Lisa Marshall Psychology student to carry the iconic torch.

Lisa Marshall, a 2nd year Bournemouth University Psychology student received confirmation on Friday 16 March, that she will be an Olympic torch bearer. She is carrying the torch on 5 July from Lowestoft, Suffolk.

Of 88,000 people nominated, just 8,000 people were selected, Lisa being one of them. Lisa's mum nominated her last year whilst she was recovering from a spinal injury.

Her mum stated in her nomination that "Lisa gives her time to others through volunteering whilst studying at Uni, despite having had 3 major surgeries in the last 4 years".

Lisa has cerebral palsy and in July 2008, during her GCSE's had hip resurfacing on her right hip. The four weeks leading up to then, she had been bed ridden. In November 2009, during her AS Levels, she had her left hip resurfaced. Finally, last July, she had an operation to have her spine fused, with rods and screws right from the bottom of her neck to her pelvis.

Lisa was nominated for the Olympic torch because of her determination to come to university and study with the aim of becoming an educational psychologist.

She has also volunteered a lot of her time whilst at University, as a reading buddy in a local school and as a positive role model in a school in her home town, which had a number of special educational needs pupils. At the end of her first year at University Lisa was nominated for, and won the, "Volunteer of the Year" award at BU.

Lisa said, "I am currently studying at University to become an educational psychologist in order to help others with disabilities in the future. I believe this is important because while overt discrimination has dramatically decreased, there is still a need for people with disabilities to be present in the community as active citizens in order to decrease people's misconceptions.
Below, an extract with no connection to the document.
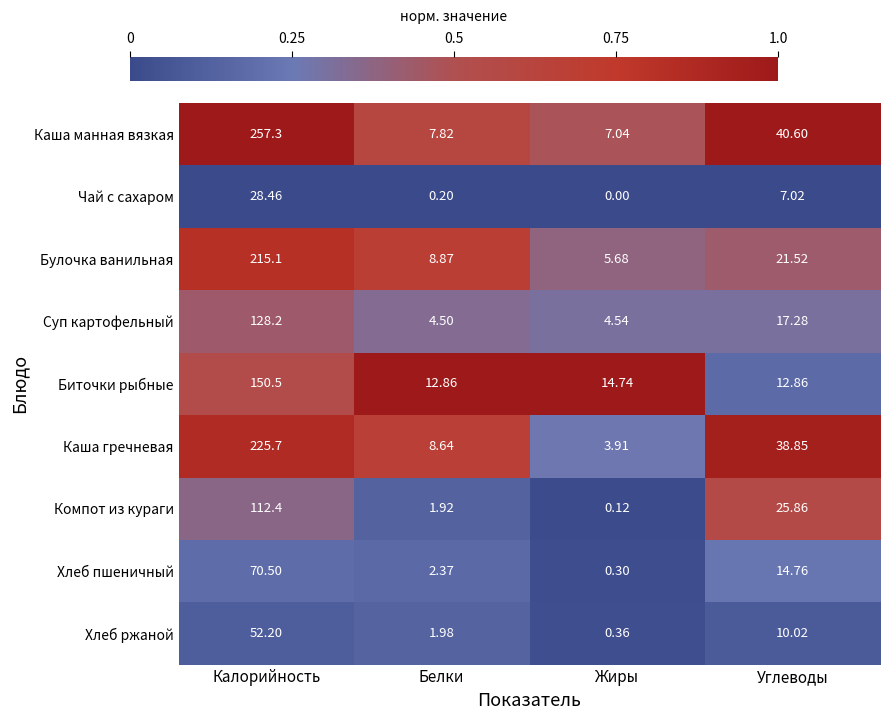

At which label is Булочка ванильная closest to 110?

Углеводы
"I am already striving to achieve this goal by being a mentor for other people with disabilities and their families in schools and social services. I hope to extend this to the NHS to improve staff's understanding of the implications of having a long term disability while recovering from surgery. My long term goal is to set up a holistic service where all services work together".

Lisa has had much support for becoming an Olympic torch bearer, and her grandmother articulates that "she is an inspiration to us all, conquering all that she has been through but keeping her sense of humour, personality and still thinking of others".

We are all very proud of Lisa and her achievements, and are honoured to have an Olympic torch bearer in our midst!